Women’s Voices campaign ad underlines Buck’s ‘women problem’
A new campaign advertisement targeting Republican U.S. Senate candidate Ken Buck put out by a political nonprofit group called Women’s Voices pulls together a short list of statements and positions Buck has made and taken that have increasingly called into question his commitment to women’s rights. The ad cites Colorado Independent reporting regarding his stance on reproductive rights and on a 2005 rape case in which his public and private opinions as district attorney on the case seemed intended to blame and demean the victim.
“We need leaders who will stand with us, whether we’re in high heels or cowboy boots. Tell Ken Buck Colorado women deserve respect,” says Leslie Allen, a Boulder mother of three, who is not an actress and is not affiliated with Women’s Voices.

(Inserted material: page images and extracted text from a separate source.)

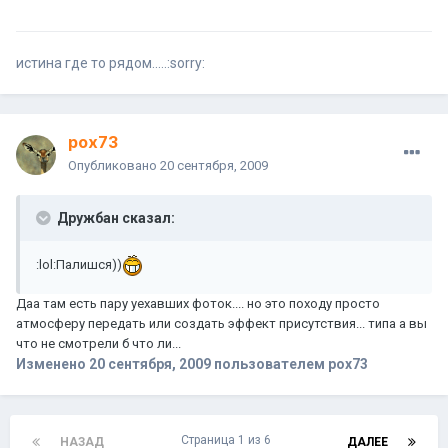
истина где то рядом.....:sorry:
pox73
Опубликовано
20 сентября, 2009
Дружбан сказал:
:lol:Палишся))
Даа там есть пару уехавших фоток.... но это походу просто
атмосферу передать или создать эффект присутствия... типа а вы
что не смотрели б что ли...
Изменено
20 сентября, 2009
пользователем pox73
Страница 1 из 6
НАЗАД
ДАЛЕЕ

Kelly Landis, spokeswoman for Women’s Voices, told the Colorado Independent that in 2004 the founder of the group, Page Gardner, identified unmarried women as a fast-growing demographic that didn’t vote in high numbers. She formed Women’s Voices and its Women Vote Action Fund to educate unmarried women and get them to the polls.
Women’s Voices told us they made a Colorado ad buy in the “high six figures”, including broadcast and cable TV, radio and internet.
Gardner said unmarried women are one of the largest and one of the fastest growing demographics in the country and make up about 21 percent of the voting-eligible population in Colorado.
Landis said they are less likely to vote than married women but are far more likley to hold progressive values. According to Landis, in 2008 unmarried women voted for Obama by a 70-29 margin, while married women favored McCain by three points.
Even though 257,963 unmarried women voted in Colorado in 2008, the group expects as many as 43 percent of those to sit this election out.
Gardner said unmarried women have different issues than married women. She said they are much less likely to have health insurance than their married counterparts, are more likely to be unemployed, and were hit especially hard by the mortgage crisis. She say nationally, they earn only 56 percent of what married men earn.
Landis said that nearly half of all women in America are unmarried.
Buck this week is battling blow-back from a Meet the Press interview he did Sunday in which he said gay people can choose not to be gay, that like alcoholics predisposed to addiction who battle the lure to drink, gay people with genetic predisposition to same-sex attraction could resist that attraction.